GuideLight: "Industrial Solution" Guidance for More Practical Traffic Signal Control Agents
Haoyuan Jiang, Xuantang Xiong, Ziyue Li, Hangyu Mao, Guanghu Sui, Jingqing Ruan, Yuheng Cheng, Hua Wei, Wolfgang Ketter, Rui Zhao
TL;DR
GuidedLight tackles the gap between reinforcement learning (RL) for traffic signal control (TSC) and real-world industrial requirements by constraining inputs to traffic flow, enforcing cyclic phase durations as outputs, and preserving a non-decreasing cycle-flow relation. It combines behavior cloning from industry solutions (e.g., SCATS) with curriculum learning and an RL actor-critic to guide policy development while allowing exploration, formalized through a loss $\mathcal{L} = \alpha \mathcal{L}_{Actor} + \beta \mathcal{L}_{Critic} + \kappa \mathcal{L}_{BC}$. The authors prove that such guidance yields a polynomial sample complexity in horizon $H$, and empirically demonstrate superior performance and cycle-flow synchronization on a SUMO-based Fenglin dataset with real 24-hour flow data across 10 intersections. This work advances practical deployment of RL for TSC by ensuring compatibility with industry hardware, improving stability, and offering scalable training guarantees for real-world deployment.
Abstract
Currently, traffic signal control (TSC) methods based on reinforcement learning (RL) have proven superior to traditional methods. However, most RL methods face difficulties when applied in the real world due to three factors: input, output, and the cycle-flow relation. The industry's observable input is much more limited than simulation-based RL methods. For real-world solutions, only flow can be reliably collected, whereas common RL methods need more. For the output action, most RL methods focus on acyclic control, which real-world signal controllers do not support.

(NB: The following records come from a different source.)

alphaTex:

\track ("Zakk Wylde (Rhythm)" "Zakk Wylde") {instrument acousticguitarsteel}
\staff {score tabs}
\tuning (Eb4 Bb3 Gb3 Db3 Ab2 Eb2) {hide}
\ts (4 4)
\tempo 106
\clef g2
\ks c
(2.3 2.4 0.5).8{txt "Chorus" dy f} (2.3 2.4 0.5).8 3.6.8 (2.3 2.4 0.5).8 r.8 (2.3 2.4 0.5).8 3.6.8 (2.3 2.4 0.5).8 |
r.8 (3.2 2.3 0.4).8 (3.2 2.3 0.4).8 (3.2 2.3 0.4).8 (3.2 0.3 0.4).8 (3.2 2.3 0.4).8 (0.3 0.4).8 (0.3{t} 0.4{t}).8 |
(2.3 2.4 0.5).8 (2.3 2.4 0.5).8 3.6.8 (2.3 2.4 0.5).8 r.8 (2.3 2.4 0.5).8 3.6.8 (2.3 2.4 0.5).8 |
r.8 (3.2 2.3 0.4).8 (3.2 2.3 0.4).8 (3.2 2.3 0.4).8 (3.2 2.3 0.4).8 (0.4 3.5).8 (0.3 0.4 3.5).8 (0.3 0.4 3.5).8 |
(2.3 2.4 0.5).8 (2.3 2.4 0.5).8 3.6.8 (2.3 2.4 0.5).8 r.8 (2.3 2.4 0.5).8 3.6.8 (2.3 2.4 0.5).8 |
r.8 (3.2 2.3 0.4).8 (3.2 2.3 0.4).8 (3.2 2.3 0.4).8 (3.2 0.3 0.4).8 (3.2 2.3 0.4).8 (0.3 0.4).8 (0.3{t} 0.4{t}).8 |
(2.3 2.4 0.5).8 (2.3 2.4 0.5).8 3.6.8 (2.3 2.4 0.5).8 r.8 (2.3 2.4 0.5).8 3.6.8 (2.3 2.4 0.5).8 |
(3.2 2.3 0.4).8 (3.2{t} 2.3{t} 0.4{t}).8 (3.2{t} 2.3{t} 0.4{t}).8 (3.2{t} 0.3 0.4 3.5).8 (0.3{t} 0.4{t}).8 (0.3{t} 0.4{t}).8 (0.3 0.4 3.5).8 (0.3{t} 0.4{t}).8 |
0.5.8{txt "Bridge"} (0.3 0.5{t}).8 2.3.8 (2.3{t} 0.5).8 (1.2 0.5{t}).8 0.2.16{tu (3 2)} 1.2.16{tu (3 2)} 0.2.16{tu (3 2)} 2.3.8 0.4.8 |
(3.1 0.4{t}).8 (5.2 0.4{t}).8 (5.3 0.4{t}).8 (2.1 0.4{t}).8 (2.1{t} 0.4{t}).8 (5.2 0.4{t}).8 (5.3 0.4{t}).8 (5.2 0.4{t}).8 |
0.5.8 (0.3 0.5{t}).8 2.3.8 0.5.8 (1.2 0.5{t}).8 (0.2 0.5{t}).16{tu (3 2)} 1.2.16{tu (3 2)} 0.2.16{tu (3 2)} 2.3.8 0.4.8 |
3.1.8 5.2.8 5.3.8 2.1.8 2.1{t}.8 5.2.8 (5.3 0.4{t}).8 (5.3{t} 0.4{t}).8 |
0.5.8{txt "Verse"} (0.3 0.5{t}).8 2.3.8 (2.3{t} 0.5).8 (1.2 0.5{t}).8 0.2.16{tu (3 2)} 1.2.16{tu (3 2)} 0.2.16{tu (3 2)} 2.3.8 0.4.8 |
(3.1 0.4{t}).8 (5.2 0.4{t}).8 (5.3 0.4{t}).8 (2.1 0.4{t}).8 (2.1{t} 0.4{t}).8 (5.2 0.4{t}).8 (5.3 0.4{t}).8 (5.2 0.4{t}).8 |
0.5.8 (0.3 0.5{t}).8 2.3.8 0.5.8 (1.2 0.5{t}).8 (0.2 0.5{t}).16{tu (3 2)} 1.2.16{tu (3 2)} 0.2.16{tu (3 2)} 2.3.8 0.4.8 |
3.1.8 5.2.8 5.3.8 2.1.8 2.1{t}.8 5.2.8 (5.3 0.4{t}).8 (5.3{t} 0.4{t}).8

Most importantly, industry standards require a consistent cycle-flow relationship: non-decreasing and different response strategies for low, medium, and high-level flows, which is ignored by the RL methods. To narrow the gap between RL methods and industry standards, we innovatively propose to use industry solutions to guide the RL agent. Specifically, we design behavior cloning and curriculum learning to guide the agent to mimic and meet industry requirements and, at the same time, leverage the power of exploration and exploitation in RL for better performance. We theoretically prove that such guidance can largely decrease the sample complexity to polynomials in the horizon when searching for an optimal policy. Our rigid experiments show that our method has good cycle-flow relation and superior performance.